- [What you are asked to do]: In the data, find each line where the word "wrist" appears and list that line.

- [Data to use]:
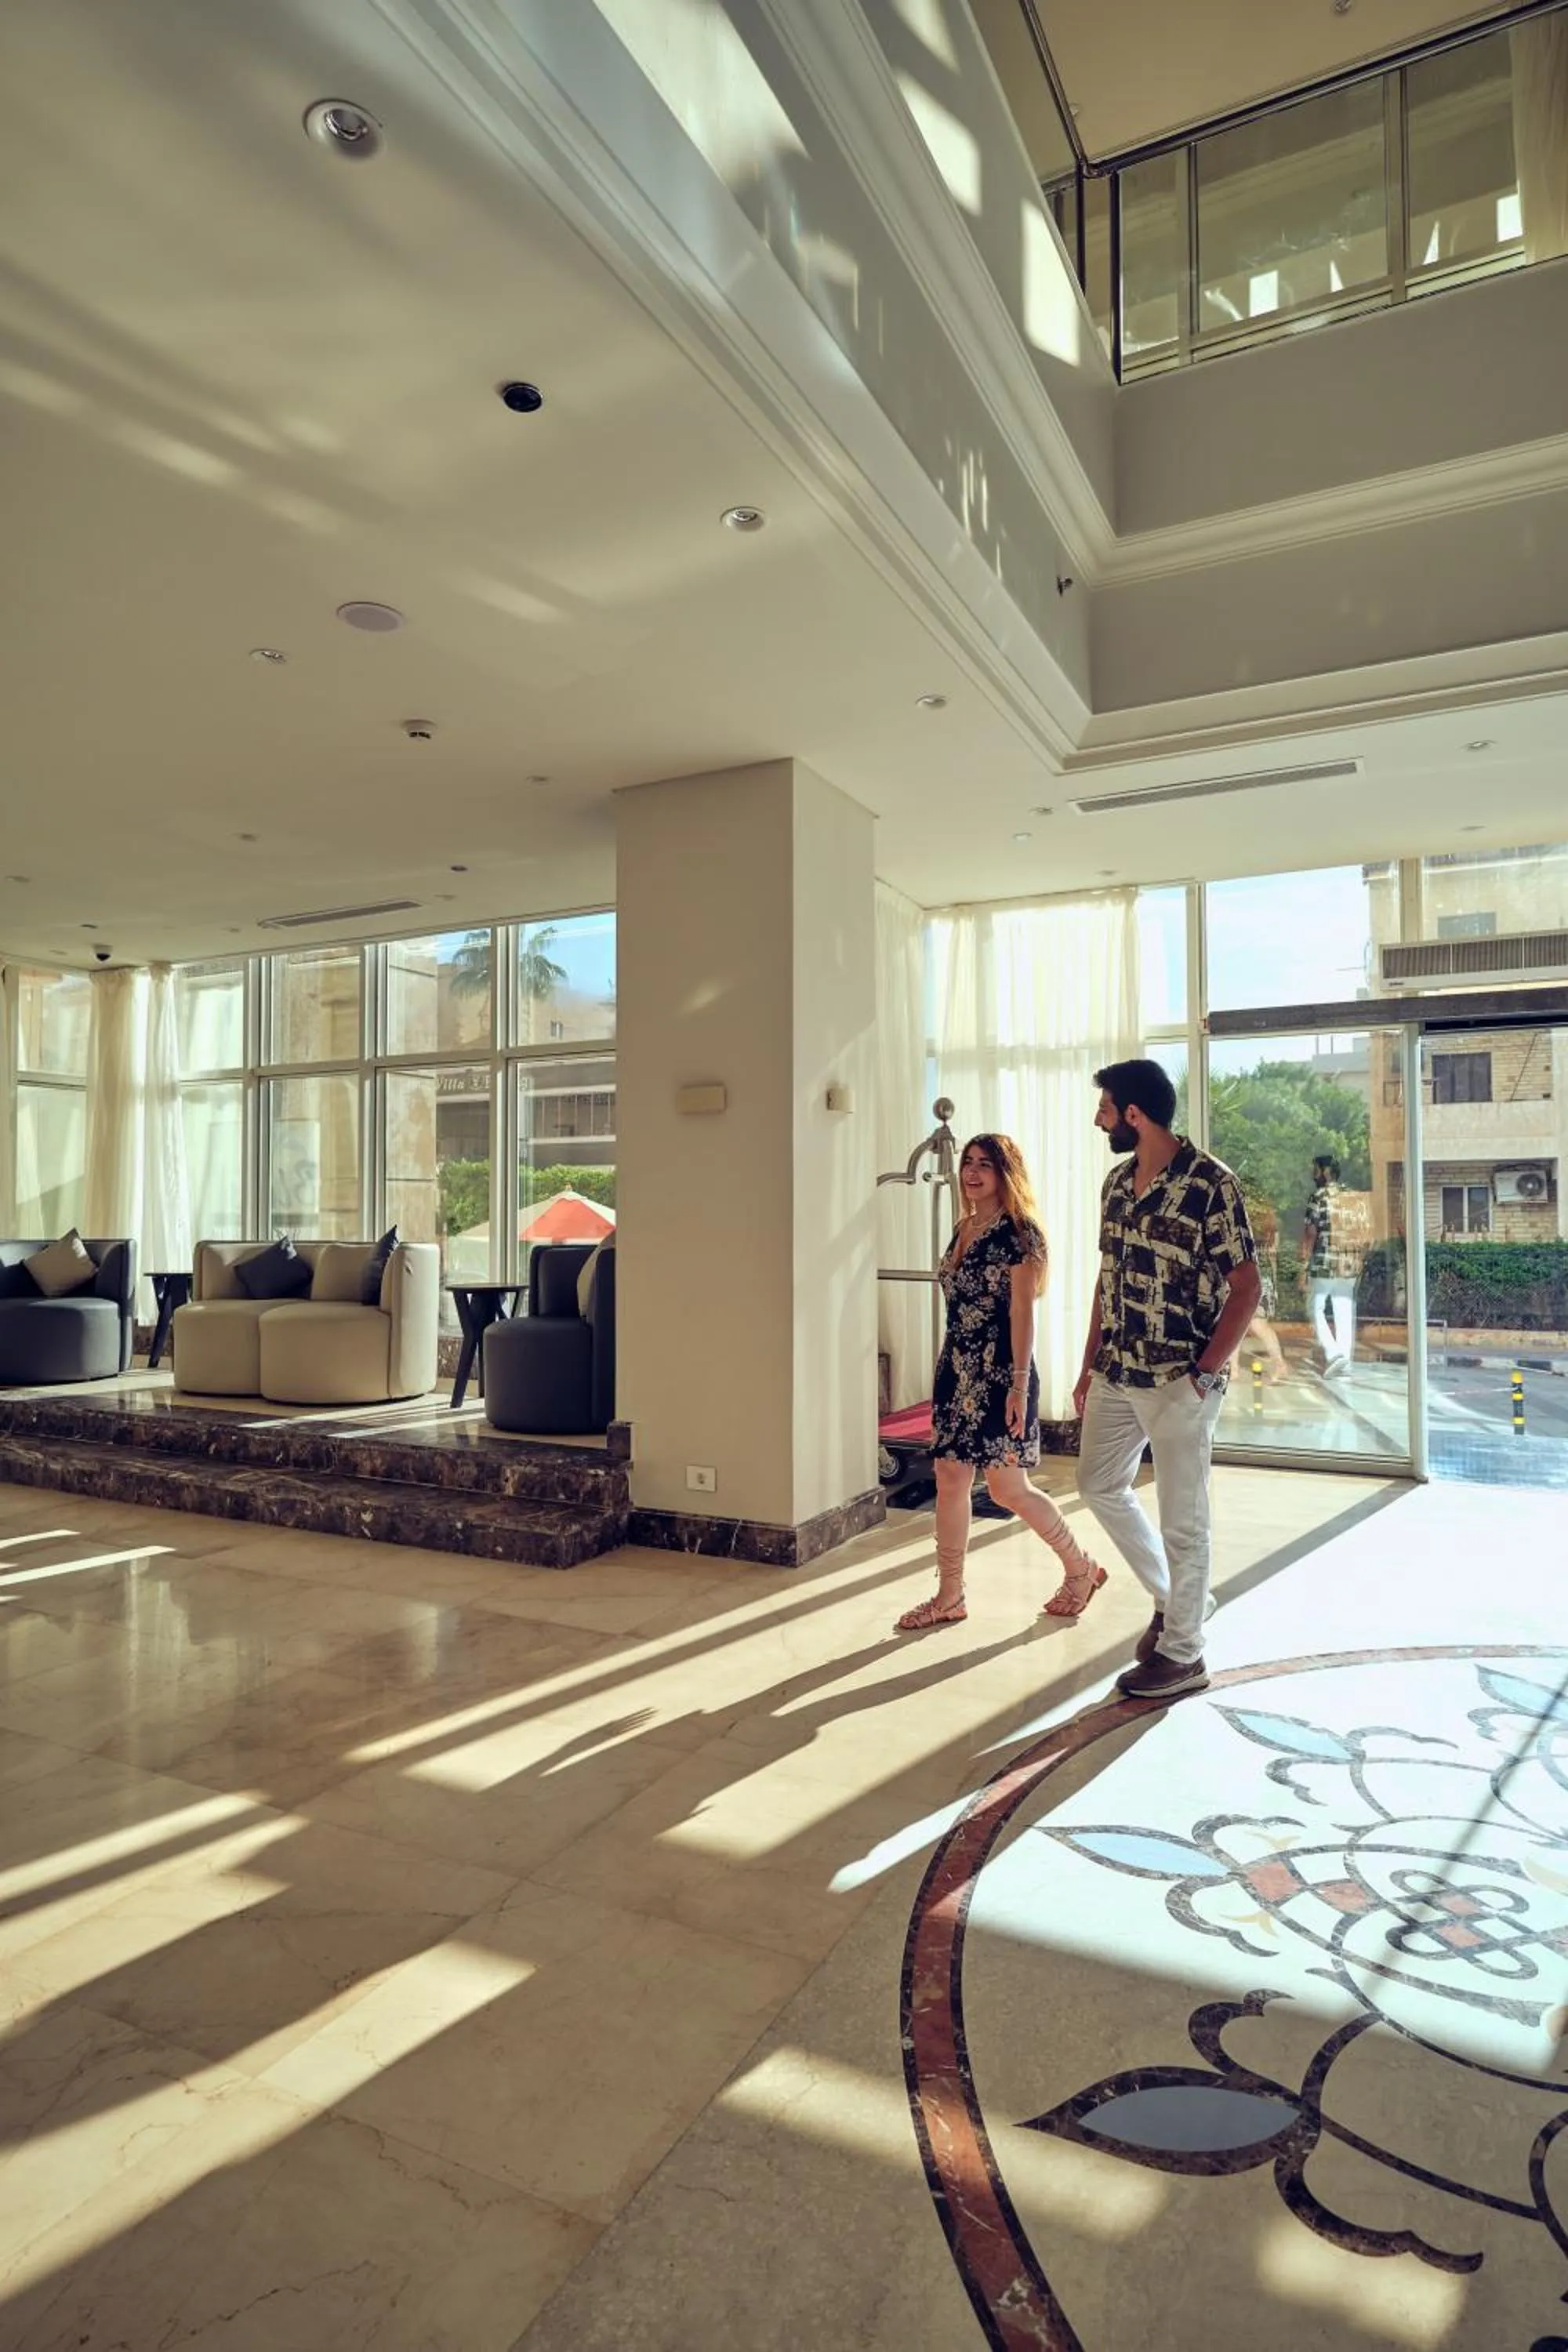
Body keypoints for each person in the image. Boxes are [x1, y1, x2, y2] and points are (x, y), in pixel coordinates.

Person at [1073, 1059, 1261, 1702]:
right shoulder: (1116, 1185)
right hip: (1117, 1370)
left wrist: (1204, 1374)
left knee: (1184, 1518)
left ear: (1134, 1114)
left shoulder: (1212, 1184)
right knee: (1098, 1483)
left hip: (1182, 1376)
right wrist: (1086, 1363)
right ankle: (1177, 1599)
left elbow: (1247, 1288)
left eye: (1106, 1107)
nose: (1099, 1118)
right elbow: (1108, 1278)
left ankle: (1184, 1653)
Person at [896, 1133, 1105, 1633]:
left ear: (1004, 1173)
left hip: (1000, 1372)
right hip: (956, 1370)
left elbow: (1021, 1313)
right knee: (949, 1478)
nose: (972, 1172)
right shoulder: (963, 1227)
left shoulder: (1020, 1233)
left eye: (984, 1164)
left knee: (1008, 1487)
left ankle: (1080, 1567)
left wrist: (1017, 1385)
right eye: (968, 1163)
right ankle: (950, 1594)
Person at [1301, 1152, 1357, 1376]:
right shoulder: (1350, 1195)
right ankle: (1344, 1360)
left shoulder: (1318, 1197)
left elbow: (1311, 1232)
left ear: (1324, 1172)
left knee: (1314, 1307)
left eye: (1315, 1169)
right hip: (1349, 1261)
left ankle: (1333, 1354)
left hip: (1325, 1261)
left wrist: (1304, 1263)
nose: (1312, 1174)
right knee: (1344, 1310)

- [Task result]:
left wrist: (1204, 1374)
right wrist: (1086, 1363)
left wrist: (1017, 1385)
left wrist: (1304, 1263)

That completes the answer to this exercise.